Toni Morrison publie Délivrances, un roman percutant sur les États-Unis, le racisme quotidien et la violence physique.

Pauline Guedj  • 2 septembre 2015 abonné·es
Toni Morrison, l’expérience du corps noir
Délivrances , Toni Morrison, traduit de l’anglais (États-Unis) par Christine Laferrière, Christian Bourgois éditeur, 180 p., 18 euros.
© KOVARIK/AFP

Cet été, l’actualité littéraire américaine a été marquée par la sortie du livre du journaliste afro-américain Ta-Nehisi Coates, Between the World and Me [^2], un livre qui démontre comment le racisme est avant tout une histoire d’agression physique. Best-seller, l’essai a été salué, dès sa parution, comme le premier livre analysant en profondeur l’Amérique post-Ferguson. Parmi les admirateurs de Coates, l’écrivaine Toni Morrison, 84 ans, prix Nobel de littérature, qui n’hésite pas à le comparer à James Baldwin.

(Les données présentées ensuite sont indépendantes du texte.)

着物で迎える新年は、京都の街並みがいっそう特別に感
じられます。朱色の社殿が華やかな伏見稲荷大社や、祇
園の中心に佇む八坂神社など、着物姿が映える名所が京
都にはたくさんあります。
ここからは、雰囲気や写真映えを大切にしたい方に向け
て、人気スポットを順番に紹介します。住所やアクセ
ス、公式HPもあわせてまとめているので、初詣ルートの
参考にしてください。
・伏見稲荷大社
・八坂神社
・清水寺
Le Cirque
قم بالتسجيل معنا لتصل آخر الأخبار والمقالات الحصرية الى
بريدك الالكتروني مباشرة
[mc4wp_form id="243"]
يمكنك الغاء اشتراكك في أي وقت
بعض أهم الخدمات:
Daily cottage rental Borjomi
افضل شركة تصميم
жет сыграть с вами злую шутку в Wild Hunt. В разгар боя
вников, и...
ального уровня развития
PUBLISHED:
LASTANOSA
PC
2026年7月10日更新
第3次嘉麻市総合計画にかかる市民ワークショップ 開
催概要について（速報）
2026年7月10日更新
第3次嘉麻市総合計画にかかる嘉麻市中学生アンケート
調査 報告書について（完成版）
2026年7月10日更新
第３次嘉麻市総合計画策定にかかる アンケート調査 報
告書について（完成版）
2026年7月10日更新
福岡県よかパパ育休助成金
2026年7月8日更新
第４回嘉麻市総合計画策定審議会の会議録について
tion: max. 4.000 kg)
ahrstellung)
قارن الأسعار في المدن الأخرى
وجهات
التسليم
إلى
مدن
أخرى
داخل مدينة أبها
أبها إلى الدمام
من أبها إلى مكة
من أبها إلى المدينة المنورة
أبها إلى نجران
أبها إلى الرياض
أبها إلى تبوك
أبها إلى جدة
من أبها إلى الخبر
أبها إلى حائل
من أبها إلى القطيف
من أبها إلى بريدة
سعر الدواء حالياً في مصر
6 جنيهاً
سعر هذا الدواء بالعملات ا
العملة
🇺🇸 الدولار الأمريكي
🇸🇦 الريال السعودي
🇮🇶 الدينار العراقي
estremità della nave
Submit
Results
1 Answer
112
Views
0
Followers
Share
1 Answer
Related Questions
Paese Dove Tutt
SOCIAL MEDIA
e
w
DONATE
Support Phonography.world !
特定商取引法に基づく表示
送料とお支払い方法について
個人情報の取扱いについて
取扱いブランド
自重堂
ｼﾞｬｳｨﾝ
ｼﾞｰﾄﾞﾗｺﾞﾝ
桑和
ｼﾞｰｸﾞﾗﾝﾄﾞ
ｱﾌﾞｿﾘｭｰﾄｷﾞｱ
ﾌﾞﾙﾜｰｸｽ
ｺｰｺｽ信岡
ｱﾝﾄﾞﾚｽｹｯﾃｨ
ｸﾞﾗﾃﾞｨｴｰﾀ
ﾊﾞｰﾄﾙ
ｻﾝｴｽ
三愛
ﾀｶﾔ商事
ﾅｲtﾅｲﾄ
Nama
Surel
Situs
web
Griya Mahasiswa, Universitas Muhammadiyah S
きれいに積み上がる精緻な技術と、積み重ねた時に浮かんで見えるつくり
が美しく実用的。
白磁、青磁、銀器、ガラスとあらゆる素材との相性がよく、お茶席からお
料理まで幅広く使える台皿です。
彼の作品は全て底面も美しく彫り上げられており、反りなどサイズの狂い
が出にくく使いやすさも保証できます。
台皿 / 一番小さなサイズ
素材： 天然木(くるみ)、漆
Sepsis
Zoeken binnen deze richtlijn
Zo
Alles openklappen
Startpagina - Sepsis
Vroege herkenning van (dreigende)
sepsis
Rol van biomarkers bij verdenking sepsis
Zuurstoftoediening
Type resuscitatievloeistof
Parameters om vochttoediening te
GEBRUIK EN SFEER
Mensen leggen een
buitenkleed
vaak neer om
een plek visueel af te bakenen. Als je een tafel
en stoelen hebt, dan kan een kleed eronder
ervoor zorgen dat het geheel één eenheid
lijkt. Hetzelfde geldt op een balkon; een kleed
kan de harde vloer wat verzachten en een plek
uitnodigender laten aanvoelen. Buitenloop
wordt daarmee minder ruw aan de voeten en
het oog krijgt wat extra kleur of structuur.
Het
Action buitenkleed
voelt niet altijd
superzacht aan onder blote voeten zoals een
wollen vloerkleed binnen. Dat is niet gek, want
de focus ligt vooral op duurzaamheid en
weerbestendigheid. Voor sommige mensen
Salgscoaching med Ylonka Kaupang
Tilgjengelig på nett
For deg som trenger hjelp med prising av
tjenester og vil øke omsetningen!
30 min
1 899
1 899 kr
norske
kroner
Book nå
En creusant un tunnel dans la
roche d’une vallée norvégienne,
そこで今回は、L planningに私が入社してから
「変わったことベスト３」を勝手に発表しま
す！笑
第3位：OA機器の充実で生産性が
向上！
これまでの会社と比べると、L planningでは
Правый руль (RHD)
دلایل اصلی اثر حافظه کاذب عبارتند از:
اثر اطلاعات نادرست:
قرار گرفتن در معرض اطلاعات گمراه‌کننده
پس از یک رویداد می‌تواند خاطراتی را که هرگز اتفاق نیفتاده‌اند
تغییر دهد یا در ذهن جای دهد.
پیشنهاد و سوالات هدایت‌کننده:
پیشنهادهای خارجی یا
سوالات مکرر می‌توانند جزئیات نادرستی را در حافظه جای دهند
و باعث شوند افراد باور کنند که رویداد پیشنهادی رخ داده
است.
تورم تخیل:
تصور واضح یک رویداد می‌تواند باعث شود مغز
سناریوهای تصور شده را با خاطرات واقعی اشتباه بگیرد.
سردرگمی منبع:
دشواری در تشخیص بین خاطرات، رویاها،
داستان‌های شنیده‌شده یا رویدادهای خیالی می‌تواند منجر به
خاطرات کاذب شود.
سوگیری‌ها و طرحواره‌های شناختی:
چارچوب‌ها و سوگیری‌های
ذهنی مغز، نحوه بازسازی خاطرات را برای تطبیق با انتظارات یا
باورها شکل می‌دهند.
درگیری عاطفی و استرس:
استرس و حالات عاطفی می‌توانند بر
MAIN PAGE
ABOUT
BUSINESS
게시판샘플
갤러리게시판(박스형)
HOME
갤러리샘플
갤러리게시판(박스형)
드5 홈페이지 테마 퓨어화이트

Toni Morrison entretient avec Coates quelques similarités. Comme lui, l’écrivaine a choisi d’écrire pour dénoncer l’expérience du racisme au quotidien. Comme Coates, elle a vécu, jeune adulte, une expérience transformatrice sur les bancs de l’université noire d’Howard, à Washington, où, pour la première fois, elle dit s’être sentie en sécurité dans sa négritude. Enfin, Toni Morrison, bien avant Coates, a produit une analyse des corps comme objets cristallisant l’expérience du racisme aux États-Unis. Toute l’œuvre de Morrison est emplie de ces corps souffrant, rêvant, cherchant la transformation. De Pecola, héroïne de l’Œil le plus bleu, une petite fille noire violée par son père qui rêve des yeux de Shirley Temple, à la mère de Beloved, qui préfère tuer sa fille plutôt que de la laisser vivre esclave, en passant par les corps dansants de Jazz, tous ses personnages sont des êtres incarnés qui vivent la puissance de l’oppression dans leur chair et leur peau.

Le dernier roman de Toni Morrison, le très beau Délivrances, n’échappe pas à cette règle. Ici encore, tout est une question de corps. Celui de Bride, d’abord, une jeune femme née avec la peau trop noire, rejetée par sa mère au teint clair. Enfant, Bride essaie d’attirer l’attention de sa génitrice, d’établir avec elle un contact physique. Elle l’énerve, l’agace, dans l’unique espoir d’être touchée, quitte à ce que le geste provoqué soit une gifle. Adulte, la jeune femme prend sa revanche. Elle travaille son style avec un coach, choisit des vêtements d’apparat et prend la tête d’une entreprise de cosmétique. Elle est belle, désirable, influente. Le livre suit son parcours, un périple au cours duquel, l’espace d’un instant, Bride retrouvera son corps d’enfant. Le corps de Brooklyn, ensuite, amie et collègue de Bride, femme blanche carriériste aux longues dreadlocks blondes. Celui de Sofia, accusée d’avoir molesté des enfants, dont la violence physique et les larmes finiront par exploser. Le corps de Booker, seul personnage masculin, qui, pour garder en mémoire le viol et la mort de son frère, porte sur l’épaule un tatouage rouge. Le corps de Rain, enfin, petite fille aux yeux verts, à la chair souillée par les abus et la prostitution.

Dans Délivrances, tous ces corps s’expriment tour à tour, devenant narrateurs et personnages. La forme du livre, les mots de Toni Morrison, pleins d’ellipses et de sous-entendus, rendent compte de la versatilité de leur expérience et de la nécessité de multiplier les regards pour mieux les saisir. Objets d’un ordre racial que Morrison aime à décrire comme «  non statique  », ils sont des matières qui constamment se réinventent et se jouent des règles sociales. Tantôt victimes, tantôt résistants, les personnages de Morrison sont les créatures d’une Amérique meurtrie, qui n’en a fini ni avec sa violence fondatrice ni avec ses inégalités endémiques. Tragique, ludique, optimiste, Délivrances est une fresque lucide. Un roman percutant et bouleversant.

[^2]: Between the World and Me , Ta-Nehisi Coates, Spiegel and Grau, 176 p., 15 dollars.